● **EXERCISE GOAL**
Give every line of text read from the entries below as a JSON list of strings, one string per line, with blank lines left out. Leave the pictures out.

● **RECORDS TO USE**
=== Section Start ===

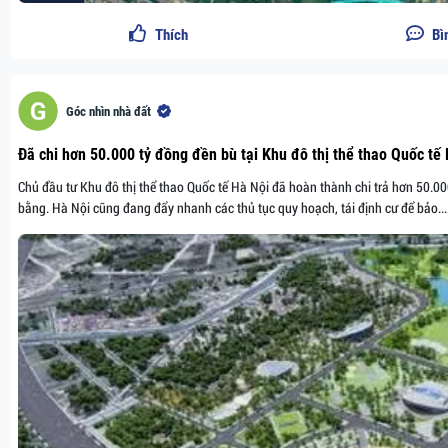
Thích
Bì
Góc nhìn nhà đất
Đã chi hơn 50.000 tỷ đồng đền bù tại Khu đô thị thể thao Quốc tế
Chủ đầu tư Khu đô thị thể thao Quốc tế Hà Nội đã hoàn thành chi trả hơn 50.00
bằng. Hà Nội cũng đang đẩy nhanh các thủ tục quy hoạch, tái định cư để bảo...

=== Section End ===

● **SOLUTION FOR THIS TASK**
[
  "Thích",
  "Bì",
  "Góc nhìn nhà đất",
  "Đã chi hơn 50.000 tỷ đồng đền bù tại Khu đô thị thể thao Quốc tế",
  "Chủ đầu tư Khu đô thị thể thao Quốc tế Hà Nội đã hoàn thành chi trả hơn 50.00",
  "bằng. Hà Nội cũng đang đẩy nhanh các thủ tục quy hoạch, tái định cư để bảo..."
]